ABOUT THIS TASK
The answer should be each line from the entries below that has the word "makassar" in it.

DATA UNDER STUDY
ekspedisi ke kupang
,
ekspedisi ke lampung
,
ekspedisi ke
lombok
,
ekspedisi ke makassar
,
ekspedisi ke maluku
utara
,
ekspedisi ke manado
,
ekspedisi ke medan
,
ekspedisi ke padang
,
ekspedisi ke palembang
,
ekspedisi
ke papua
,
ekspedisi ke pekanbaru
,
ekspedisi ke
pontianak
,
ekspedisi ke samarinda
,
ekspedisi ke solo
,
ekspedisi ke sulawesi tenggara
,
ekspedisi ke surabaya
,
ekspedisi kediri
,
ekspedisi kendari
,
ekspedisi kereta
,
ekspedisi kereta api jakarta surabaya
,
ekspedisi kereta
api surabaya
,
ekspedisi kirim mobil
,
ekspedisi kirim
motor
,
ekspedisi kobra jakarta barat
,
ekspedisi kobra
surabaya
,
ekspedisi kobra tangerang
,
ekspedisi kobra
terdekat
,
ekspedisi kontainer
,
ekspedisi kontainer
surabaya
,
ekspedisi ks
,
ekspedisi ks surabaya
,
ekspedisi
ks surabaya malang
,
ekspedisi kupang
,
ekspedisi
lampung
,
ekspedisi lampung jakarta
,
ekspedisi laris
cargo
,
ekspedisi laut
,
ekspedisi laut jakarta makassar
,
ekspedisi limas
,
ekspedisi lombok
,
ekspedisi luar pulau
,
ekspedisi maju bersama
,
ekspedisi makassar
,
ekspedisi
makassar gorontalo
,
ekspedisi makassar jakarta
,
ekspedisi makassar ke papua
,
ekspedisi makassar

RESPONSE BOX
ekspedisi ke makassar
ekspedisi laut jakarta makassar
ekspedisi makassar
makassar gorontalo
ekspedisi makassar jakarta
ekspedisi makassar ke papua
ekspedisi makassar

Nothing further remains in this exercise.